Extracted records
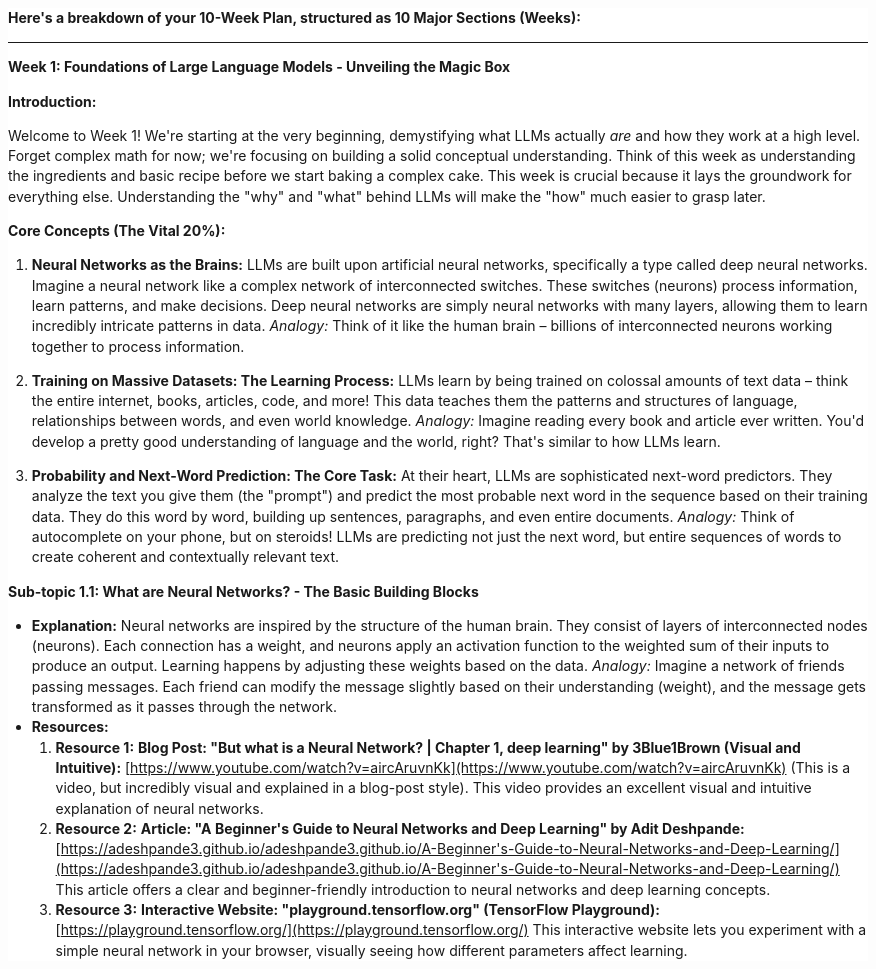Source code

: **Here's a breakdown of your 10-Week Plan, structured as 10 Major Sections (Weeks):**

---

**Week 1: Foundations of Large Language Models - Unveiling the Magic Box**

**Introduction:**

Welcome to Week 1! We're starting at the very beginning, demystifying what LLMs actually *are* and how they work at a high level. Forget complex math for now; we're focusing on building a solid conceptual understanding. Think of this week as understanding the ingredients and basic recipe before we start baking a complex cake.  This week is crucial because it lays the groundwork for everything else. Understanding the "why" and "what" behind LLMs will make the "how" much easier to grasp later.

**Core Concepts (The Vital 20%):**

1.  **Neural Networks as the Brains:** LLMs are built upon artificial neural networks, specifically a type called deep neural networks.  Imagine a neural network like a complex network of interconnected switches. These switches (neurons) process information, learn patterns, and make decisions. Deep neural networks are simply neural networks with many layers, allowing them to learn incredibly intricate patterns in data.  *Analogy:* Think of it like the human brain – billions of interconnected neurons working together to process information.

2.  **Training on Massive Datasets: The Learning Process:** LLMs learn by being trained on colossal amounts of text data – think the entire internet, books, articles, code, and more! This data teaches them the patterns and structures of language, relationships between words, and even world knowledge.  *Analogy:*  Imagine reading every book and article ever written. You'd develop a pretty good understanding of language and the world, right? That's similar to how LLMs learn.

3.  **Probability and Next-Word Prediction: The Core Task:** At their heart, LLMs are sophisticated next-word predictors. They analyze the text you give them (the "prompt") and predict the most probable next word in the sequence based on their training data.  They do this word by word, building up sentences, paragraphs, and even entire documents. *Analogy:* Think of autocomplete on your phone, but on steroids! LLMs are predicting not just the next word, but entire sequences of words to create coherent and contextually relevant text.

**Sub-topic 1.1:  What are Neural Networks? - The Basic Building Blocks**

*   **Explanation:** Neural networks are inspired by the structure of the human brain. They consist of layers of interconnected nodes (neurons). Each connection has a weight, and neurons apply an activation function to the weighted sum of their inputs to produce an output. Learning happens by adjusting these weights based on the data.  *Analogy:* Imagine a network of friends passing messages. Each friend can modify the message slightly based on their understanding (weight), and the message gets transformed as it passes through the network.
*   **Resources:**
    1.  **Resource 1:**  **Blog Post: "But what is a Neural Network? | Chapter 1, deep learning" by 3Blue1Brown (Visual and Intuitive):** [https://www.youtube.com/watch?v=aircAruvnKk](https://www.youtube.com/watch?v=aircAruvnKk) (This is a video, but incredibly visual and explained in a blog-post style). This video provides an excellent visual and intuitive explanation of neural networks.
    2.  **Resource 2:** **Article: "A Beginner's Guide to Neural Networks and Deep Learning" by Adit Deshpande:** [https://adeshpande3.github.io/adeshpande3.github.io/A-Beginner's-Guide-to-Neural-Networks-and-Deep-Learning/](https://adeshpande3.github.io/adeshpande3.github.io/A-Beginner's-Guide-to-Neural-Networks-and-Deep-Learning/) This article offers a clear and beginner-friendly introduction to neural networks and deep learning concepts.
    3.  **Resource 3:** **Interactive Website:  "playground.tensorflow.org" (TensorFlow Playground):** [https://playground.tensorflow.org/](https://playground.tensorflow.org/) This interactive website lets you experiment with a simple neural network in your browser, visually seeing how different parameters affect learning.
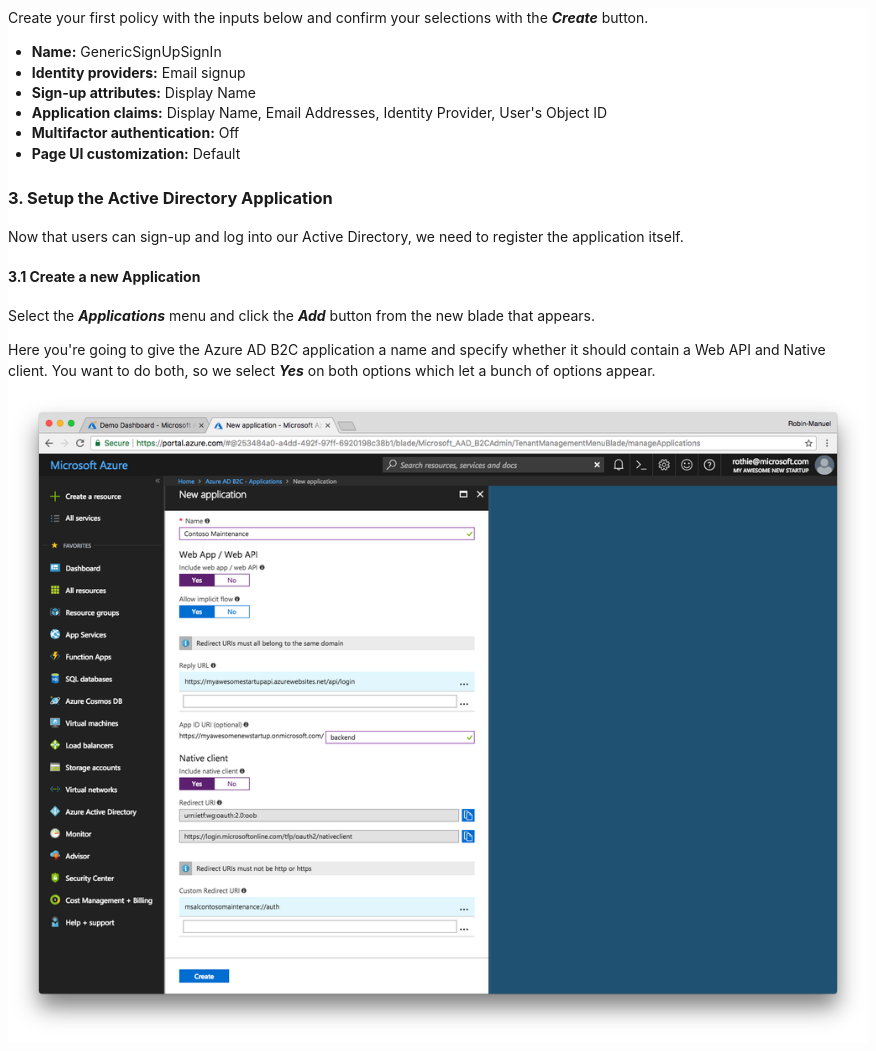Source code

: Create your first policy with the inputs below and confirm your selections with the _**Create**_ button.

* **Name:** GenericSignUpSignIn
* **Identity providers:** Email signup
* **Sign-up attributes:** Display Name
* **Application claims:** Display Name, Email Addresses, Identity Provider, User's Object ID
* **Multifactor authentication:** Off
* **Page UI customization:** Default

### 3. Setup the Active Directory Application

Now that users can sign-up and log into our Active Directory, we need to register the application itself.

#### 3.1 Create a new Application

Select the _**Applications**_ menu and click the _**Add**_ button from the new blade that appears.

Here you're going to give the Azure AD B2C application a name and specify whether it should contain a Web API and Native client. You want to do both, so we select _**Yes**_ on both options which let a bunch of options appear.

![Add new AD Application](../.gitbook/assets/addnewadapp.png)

● What is being asked
Repeat the records exactly, without the pictures.

● Your solution
Source code

: **Here's a breakdown of your 10-Week Plan, structured as 10 Major Sections (Weeks):**

---

**Week 1: Foundations of Large Language Models - Unveiling the Magic Box**

**Introduction:**

Welcome to Week 1! We're starting at the very beginning, demystifying what LLMs actually *are* and how they work at a high level. Forget complex math for now; we're focusing on building a solid conceptual understanding. Think of this week as understanding the ingredients and basic recipe before we start baking a complex cake.  This week is crucial because it lays the groundwork for everything else. Understanding the "why" and "what" behind LLMs will make the "how" much easier to grasp later.

**Core Concepts (The Vital 20%):**

1.  **Neural Networks as the Brains:** LLMs are built upon artificial neural networks, specifically a type called deep neural networks.  Imagine a neural network like a complex network of interconnected switches. These switches (neurons) process information, learn patterns, and make decisions. Deep neural networks are simply neural networks with many layers, allowing them to learn incredibly intricate patterns in data.  *Analogy:* Think of it like the human brain – billions of interconnected neurons working together to process information.

2.  **Training on Massive Datasets: The Learning Process:** LLMs learn by being trained on colossal amounts of text data – think the entire internet, books, articles, code, and more! This data teaches them the patterns and structures of language, relationships between words, and even world knowledge.  *Analogy:*  Imagine reading every book and article ever written. You'd develop a pretty good understanding of language and the world, right? That's similar to how LLMs learn.

3.  **Probability and Next-Word Prediction: The Core Task:** At their heart, LLMs are sophisticated next-word predictors. They analyze the text you give them (the "prompt") and predict the most probable next word in the sequence based on their training data.  They do this word by word, building up sentences, paragraphs, and even entire documents. *Analogy:* Think of autocomplete on your phone, but on steroids! LLMs are predicting not just the next word, but entire sequences of words to create coherent and contextually relevant text.

**Sub-topic 1.1:  What are Neural Networks? - The Basic Building Blocks**

*   **Explanation:** Neural networks are inspired by the structure of the human brain. They consist of layers of interconnected nodes (neurons). Each connection has a weight, and neurons apply an activation function to the weighted sum of their inputs to produce an output. Learning happens by adjusting these weights based on the data.  *Analogy:* Imagine a network of friends passing messages. Each friend can modify the message slightly based on their understanding (weight), and the message gets transformed as it passes through the network.
*   **Resources:**
    1.  **Resource 1:**  **Blog Post: "But what is a Neural Network? | Chapter 1, deep learning" by 3Blue1Brown (Visual and Intuitive):** [https://www.youtube.com/watch?v=aircAruvnKk](https://www.youtube.com/watch?v=aircAruvnKk) (This is a video, but incredibly visual and explained in a blog-post style). This video provides an excellent visual and intuitive explanation of neural networks.
    2.  **Resource 2:** **Article: "A Beginner's Guide to Neural Networks and Deep Learning" by Adit Deshpande:** [https://adeshpande3.github.io/adeshpande3.github.io/A-Beginner's-Guide-to-Neural-Networks-and-Deep-Learning/](https://adeshpande3.github.io/adeshpande3.github.io/A-Beginner's-Guide-to-Neural-Networks-and-Deep-Learning/) This article offers a clear and beginner-friendly introduction to neural networks and deep learning concepts.
    3.  **Resource 3:** **Interactive Website:  "playground.tensorflow.org" (TensorFlow Playground):** [https://playground.tensorflow.org/](https://playground.tensorflow.org/) This interactive website lets you experiment with a simple neural network in your browser, visually seeing how different parameters affect learning.
Source code

: Create your first policy with the inputs below and confirm your selections with the _**Create**_ button.

* **Name:** GenericSignUpSignIn
* **Identity providers:** Email signup
* **Sign-up attributes:** Display Name
* **Application claims:** Display Name, Email Addresses, Identity Provider, User's Object ID
* **Multifactor authentication:** Off
* **Page UI customization:** Default

### 3. Setup the Active Directory Application

Now that users can sign-up and log into our Active Directory, we need to register the application itself.

#### 3.1 Create a new Application

Select the _**Applications**_ menu and click the _**Add**_ button from the new blade that appears.

Here you're going to give the Azure AD B2C application a name and specify whether it should contain a Web API and Native client. You want to do both, so we select _**Yes**_ on both options which let a bunch of options appear.

![Add new AD Application](../.gitbook/assets/addnewadapp.png)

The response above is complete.